» **Page**:
----
What are pstreams?
Whenever a client or a server wants to send a message to the other end, it actually first builds the message using PA tagstruct mechanism. After the tagstruct gets built, it actually sends it using a pstream.
Here's an example from our Protocol Implementation section where a server sends an ACK to a clilent request using the REPLY opcode:
void pa_pstream_send_simple_ack(pa_pstream *p, uint32_t tag) {
pa_tagstruct *t;
pa_assert_se(t = pa_tagstruct_new());
pa_tagstruct_putu32(t, PA_COMMAND_REPLY);
pa_tagstruct_putu32(t, tag);
pa_pstream_send_tagstruct(p, t);
}
And this is the core communication mechanism between clients and servers.
Another example is setting the default sink, from src/pulse/context.c:
pa_operation* pa_context_set_default_sink(pa_context *c, const char *name, pa_context_success_cb_t cb, void *userdata) {
pa_tagstruct *t;
pa_operation *o;
uint32_t tag;
...
----
» **Exercise requirements**:
A – Quote the stored data rows verbatim, from the start of the rows through the line that contains "ஒலியெழுப்பிப்", with both ends included. Omit the pictures from your answer.
B – Continue the page on pstreams from the point where it stops.

(Stored data entries)
----
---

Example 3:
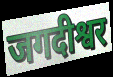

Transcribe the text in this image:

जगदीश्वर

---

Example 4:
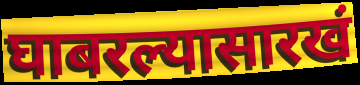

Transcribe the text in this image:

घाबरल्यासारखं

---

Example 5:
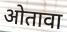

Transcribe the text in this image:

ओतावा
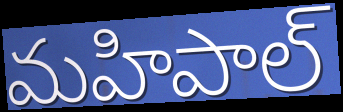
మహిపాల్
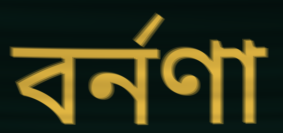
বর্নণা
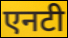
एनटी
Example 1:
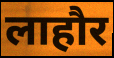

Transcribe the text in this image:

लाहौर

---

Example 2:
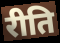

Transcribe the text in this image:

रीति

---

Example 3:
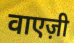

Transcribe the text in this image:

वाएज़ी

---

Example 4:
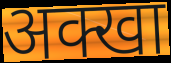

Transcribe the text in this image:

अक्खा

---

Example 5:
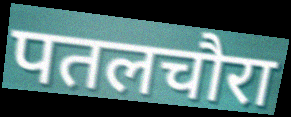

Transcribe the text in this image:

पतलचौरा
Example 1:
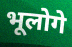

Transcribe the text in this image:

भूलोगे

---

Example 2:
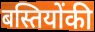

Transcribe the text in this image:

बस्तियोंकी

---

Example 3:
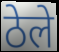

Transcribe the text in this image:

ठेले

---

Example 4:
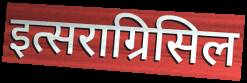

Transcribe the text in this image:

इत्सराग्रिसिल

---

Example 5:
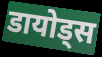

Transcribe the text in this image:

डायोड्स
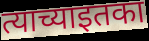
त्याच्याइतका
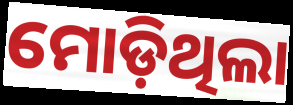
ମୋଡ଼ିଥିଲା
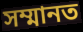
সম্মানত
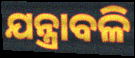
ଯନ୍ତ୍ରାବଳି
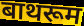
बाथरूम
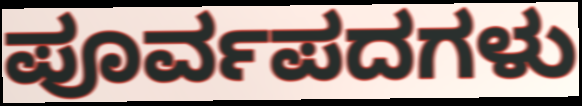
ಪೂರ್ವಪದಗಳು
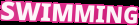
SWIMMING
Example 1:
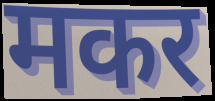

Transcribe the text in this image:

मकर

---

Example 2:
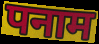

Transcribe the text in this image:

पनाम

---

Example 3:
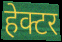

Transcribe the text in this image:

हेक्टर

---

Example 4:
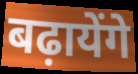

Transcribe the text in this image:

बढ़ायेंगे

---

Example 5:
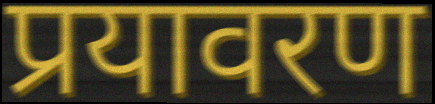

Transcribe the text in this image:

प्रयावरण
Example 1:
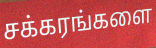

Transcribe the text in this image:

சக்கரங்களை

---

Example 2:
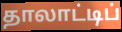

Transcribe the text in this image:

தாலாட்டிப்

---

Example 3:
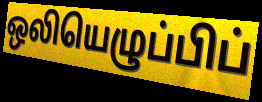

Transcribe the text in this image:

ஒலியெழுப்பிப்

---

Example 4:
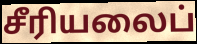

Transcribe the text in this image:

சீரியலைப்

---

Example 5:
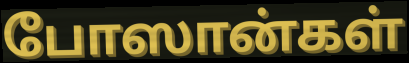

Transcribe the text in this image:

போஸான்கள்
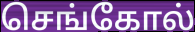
----
» **Written responses**:
A –
---

Example 3:

Transcribe the text in this image:

जगदीश्वर

---

Example 4:

Transcribe the text in this image:

घाबरल्यासारखं

---

Example 5:

Transcribe the text in this image:

ओतावा
మహిపాల్
বর্নণা
एनटी
Example 1:

Transcribe the text in this image:

लाहौर

---

Example 2:

Transcribe the text in this image:

रीति

---

Example 3:

Transcribe the text in this image:

वाएज़ी

---

Example 4:

Transcribe the text in this image:

अक्खा

---

Example 5:

Transcribe the text in this image:

पतलचौरा
Example 1:

Transcribe the text in this image:

भूलोगे

---

Example 2:

Transcribe the text in this image:

बस्तियोंकी

---

Example 3:

Transcribe the text in this image:

ठेले

---

Example 4:

Transcribe the text in this image:

इत्सराग्रिसिल

---

Example 5:

Transcribe the text in this image:

डायोड्स
त्याच्याइतका
ମୋଡ଼ିଥିଲା
সম্মানত
ଯନ୍ତ୍ରାବଳି
बाथरूम
ಪೂರ್ವಪದಗಳು
SWIMMING
Example 1:

Transcribe the text in this image:

मकर

---

Example 2:

Transcribe the text in this image:

पनाम

---

Example 3:

Transcribe the text in this image:

हेक्टर

---

Example 4:

Transcribe the text in this image:

बढ़ायेंगे

---

Example 5:

Transcribe the text in this image:

प्रयावरण
Example 1:

Transcribe the text in this image:

சக்கரங்களை

---

Example 2:

Transcribe the text in this image:

தாலாட்டிப்

---

Example 3:

Transcribe the text in this image:

ஒலியெழுப்பிப்

B –
t = pa_tagstruct_command(c, PA_COMMAND_SET_DEFAULT_SINK, &tag);
pa_tagstruct_puts(t, name);
pa_pstream_send_tagstruct(c->pstream, t);
pa_pdispatch_register_reply(c->pdispatch, tag, DEFAULT_TIMEOUT, pa_context_simple_ack_callback, pa_operation_ref(o), (pa_free_cb_t) pa_operation_unref);
return o;
}
And so on.
What is behind a Pstream?
Behind a pstream is the raw Unix-socket/pipe connection.
What can be sent over a pstream?
All types of structures can be sent over the pipe, including:
enum {
PA_PSTREAM_ITEM_PACKET,
PA_PSTREAM_ITEM_MEMBLOCK,
PA_PSTREAM_ITEM_SHMRELEASE,
PA_PSTREAM_ITEM_SHMREVOKE
} type;
Sending packets (ITEM_PACKET) is discussed here in this document, since this is how "tagstructs" (small commands, and their parameter) are sent to the other end.
The sudocument "Details of Pstreams Shared Membory Blocks Transfer" details how memblocks transfer (ITEM_MEMBLOCK) occur over the pipe, in detail. Both private blocks and posix SHM blocks transfers is covered.
Sending a tagstruct
#define pa_pstream_send_tagstruct(p, t) \
pa_pstream_send_tagstruct_with_creds((p), (t), NULL)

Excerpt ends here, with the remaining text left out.